樹脂フィルム層はフレキシブルな配線板を製造するために折り曲げ可能であれば特に限定されず、その材料としては、例えば、ポリイミド、ポリエチレンテレフタレート、ポリエチレンナフタレート、液晶ポリマー、ポリフェニレンサルファイド、ポリエーテルエーテルケトン、ポリベンゾイミダゾール、アラミド、ポリアミドイミド、ポリエーテルイミド等が挙げられる。
樹脂フィルム層のガラス転移温度は、150℃以上が好ましく、170℃以上がより好ましく、200℃以上又は250℃以上がさらに好ましい。上限は特に限定されないが、一般には500℃以下である。樹脂フィルム層のガラス転移温度は、JIS K 7179に記載の方法にしたがって測定することでき、具体的には、熱機械分析(TMA)、動的機械分析(DMA)などを用いて測定することができる。熱機械分析(TMA)としては、例えば、TMA-SS6100(セイコーインスツルメンツ(株)製)、TMA-8310((株)リガク製)などが挙げられ、動的機械分析(DMA)としては、例えば、DMS-6100(セイコーインスツルメンツ(株)製)などが挙げられる。また、ガラス転移温度が分解温度よりも高く、実際にはガラス転移温度が観測されない場合には、ガラス転移温度に代えて分解温度を基準にすることができる。ここでいう分解温度とは、JIS K 7120に記載の方法にしたがって測定したときの質量減少率が5%となる温度で定義される。
樹脂フィルム層の線熱膨張係数は、40ppm/℃以下が好ましく、30ppm/℃以下がより好ましく、20ppm/℃以下、15ppm/℃以下、10ppm/℃以下、又は5ppm/℃以下がさらに好ましい。下限値については、実用的観点から-20ppm/℃以上のものが好ましく、-15ppm/℃以上のものがより好ましく、-10ppm/℃以上のものがより好ましい。
樹脂フィルム層の表面は、コロナ処理、プラズマ処理、又はUV処理されていてもよい。好適な一実施形態において、(i)熱硬化性樹脂組成物層と接合する側の樹脂フィルム層の表面が、コロナ処理、プラズマ処理、又はUV処理されている。このような樹脂フィルム層を使用することで、樹脂フィルム層と熱硬化性樹脂組成物層との密着力を高めることができる。コロナ処理、プラズマ処理、又はUV処理の処理条件は、樹脂フィルム層の材料等に応じて適宜決定してよい。また、(iii)熱硬化性樹脂組成物層と接合する側の樹脂フィルム層の表面が、コロナ処理、プラズマ処理、又はUV処理されていてもよい。

.....

• **課題文**: 樹脂フィルム層に関する本文の「樹脂フィルム層の線熱膨張係数」から始まり「10ppm/℃以上のものがより好ましい。」で終わる部分を、「実用的観点」を「実用上の観点」に更新したうえで改めて示してください。 この一覧は本文とは関係がありません。

• **データ一覧**:
.....

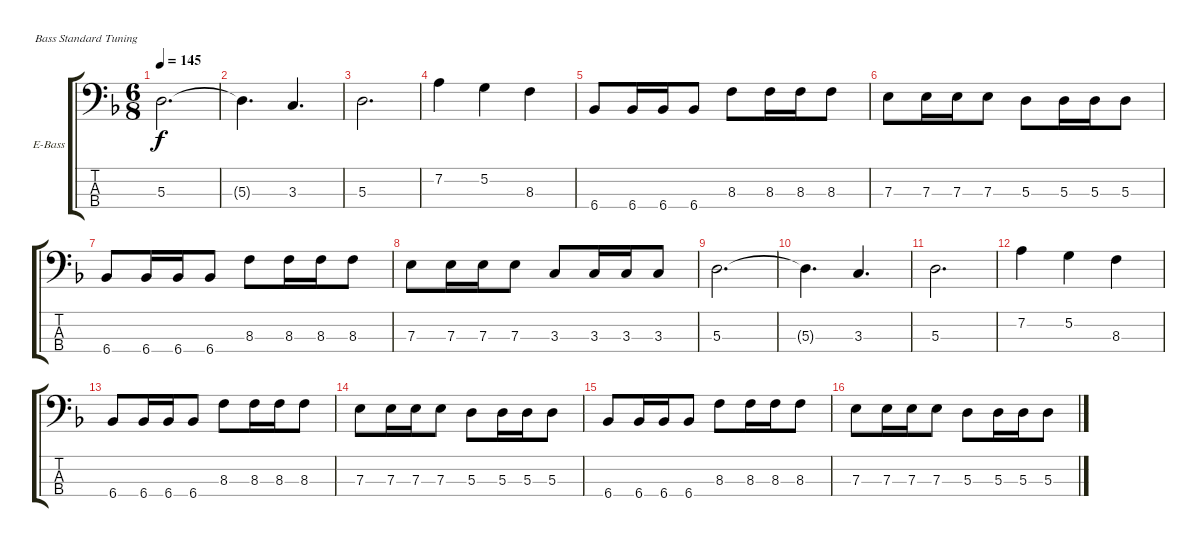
\bracketExtendMode groupsimilarinstruments
\firstSystemTrackNameOrientation horizontal
\otherSystemsTrackNameOrientation horizontal
\track ("Electric Bass" "E-Bass") {instrument electricbassfinger}
\staff {score tabs}
\tuning (G2 D2 A1 E1)
\ts (6 8)
\tempo 145
\clef f4
\ks f
5.3.2{d dy f} |
5.3{t}.4{d} 3.3.4{d} |
5.3.2{d} |
7.2.4 5.2.4 8.3.4 |
6.4.8 6.4.16 6.4.16 6.4.8 8.3.8 8.3.16 8.3.16 8.3.8 |
7.3.8 7.3.16 7.3.16 7.3.8 5.3.8 5.3.16 5.3.16 5.3.8 |
6.4.8 6.4.16 6.4.16 6.4.8 8.3.8 8.3.16 8.3.16 8.3.8 |
7.3.8 7.3.16 7.3.16 7.3.8 3.3.8 3.3.16 3.3.16 3.3.8 |
5.3.2{d} |
5.3{t}.4{d} 3.3.4{d} |
5.3.2{d} |
7.2.4 5.2.4 8.3.4 |
6.4.8 6.4.16 6.4.16 6.4.8 8.3.8 8.3.16 8.3.16 8.3.8 |
7.3.8 7.3.16 7.3.16 7.3.8 5.3.8 5.3.16 5.3.16 5.3.8 |
6.4.8 6.4.16 6.4.16 6.4.8 8.3.8 8.3.16 8.3.16 8.3.8 |
7.3.8 7.3.16 7.3.16 7.3.8 5.3.8 5.3.16 5.3.16 5.3.8
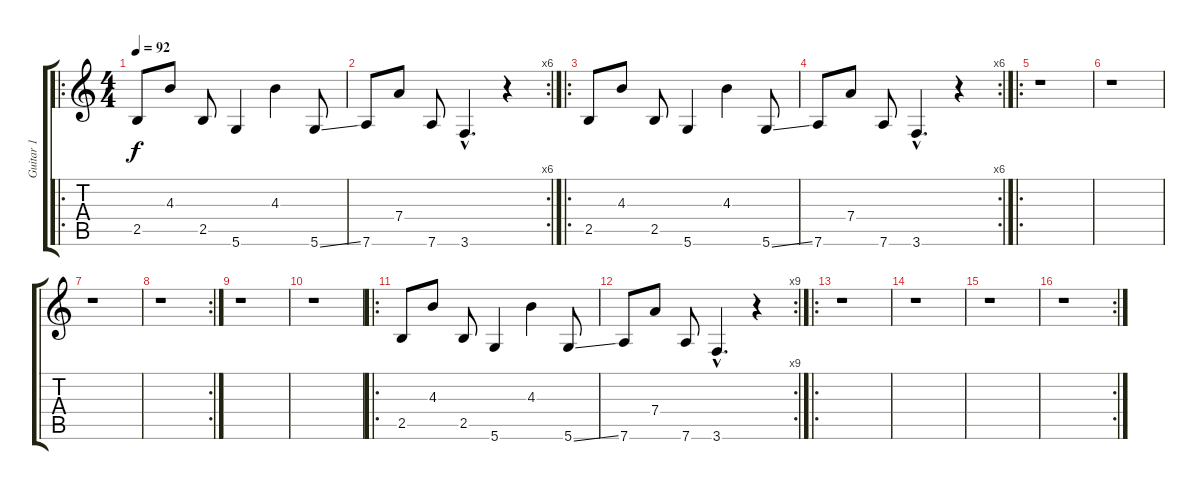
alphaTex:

\track ("Guitar 1" "Guitar 1") {instrument electricguitarclean}
\staff {score tabs}
\tuning (E4 B3 G3 D3 A2 D2) {hide}
\ro
\ts (4 4)
\tempo 92
\clef g2
\ks c
2.5.8{dy f instrument electricguitarclean} 4.3.8 2.5.8 5.6.4 4.3.4 5.6{ss}.8 |
\rc 6
7.6.8 7.4.8 7.6.8 3.6{hac}.4{d} r.4 |
\ro
2.5.8 4.3.8 2.5.8 5.6.4 4.3.4 5.6{ss}.8 |
\rc 6
7.6.8 7.4.8 7.6.8 3.6{hac}.4{d} r.4 |
\ro
r.1 |
r.1 |
r.1 |
\rc 2
r.1 |
r.1 |
r.1 |
\ro
2.5.8 4.3.8 2.5.8 5.6.4 4.3.4 5.6{ss}.8 |
\rc 9
7.6.8 7.4.8 7.6.8 3.6{hac}.4{d} r.4 |
\ro
r.1 |
r.1 |
r.1 |
\rc 2
r.1
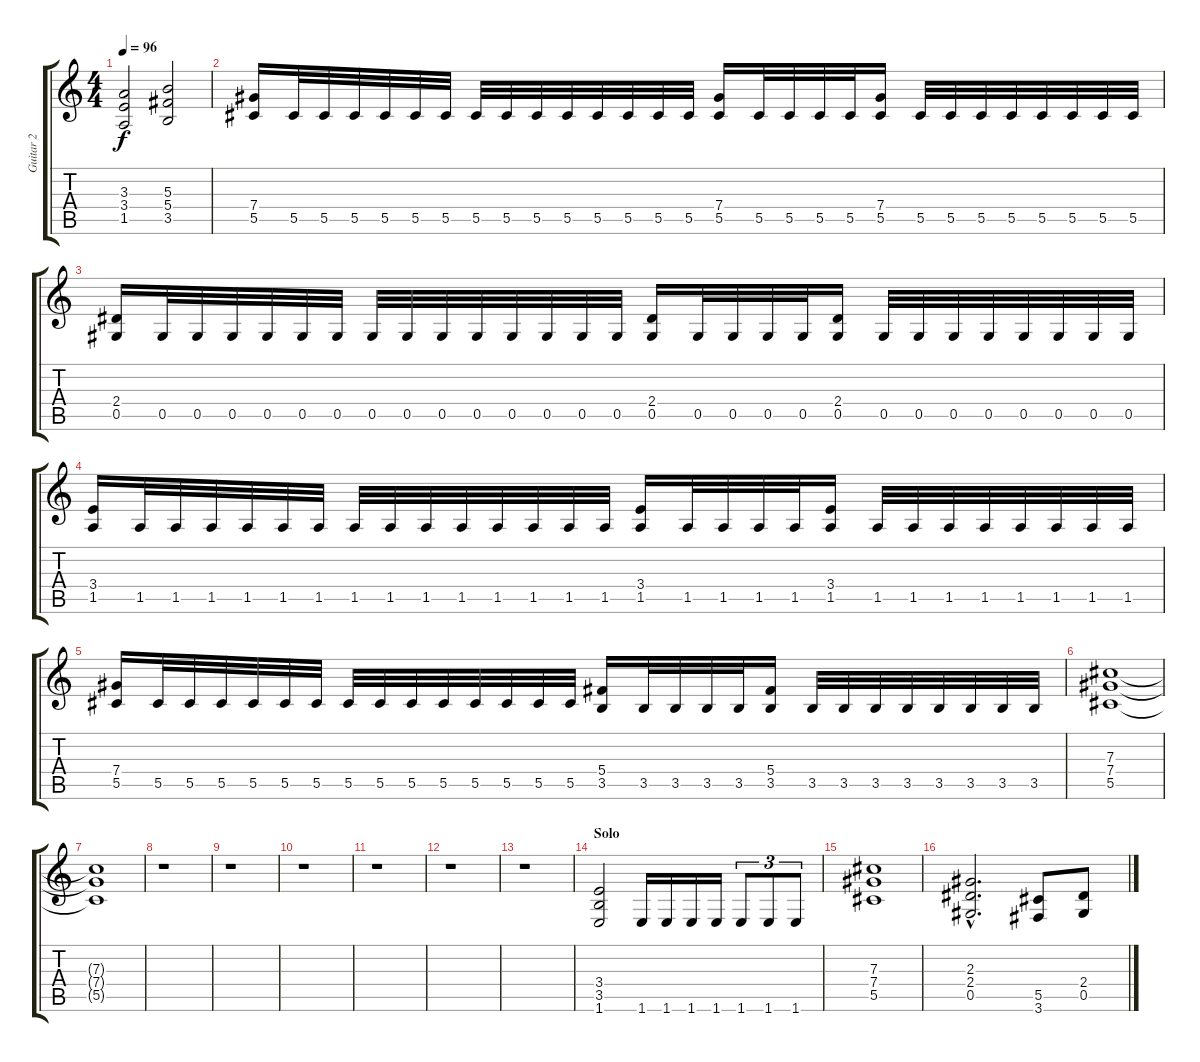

.....

• **解答**:
樹脂フィルム層の線熱膨張係数は、40ppm/℃以下が好ましく、30ppm/℃以下がより好ましく、20ppm/℃以下、15ppm/℃以下、10ppm/℃以下、又は5ppm/℃以下がさらに好ましい。下限値については、実用上の観点から-20ppm/℃以上のものが好ましく、-15ppm/℃以上のものがより好ましく、-10ppm/℃以上のものがより好ましい。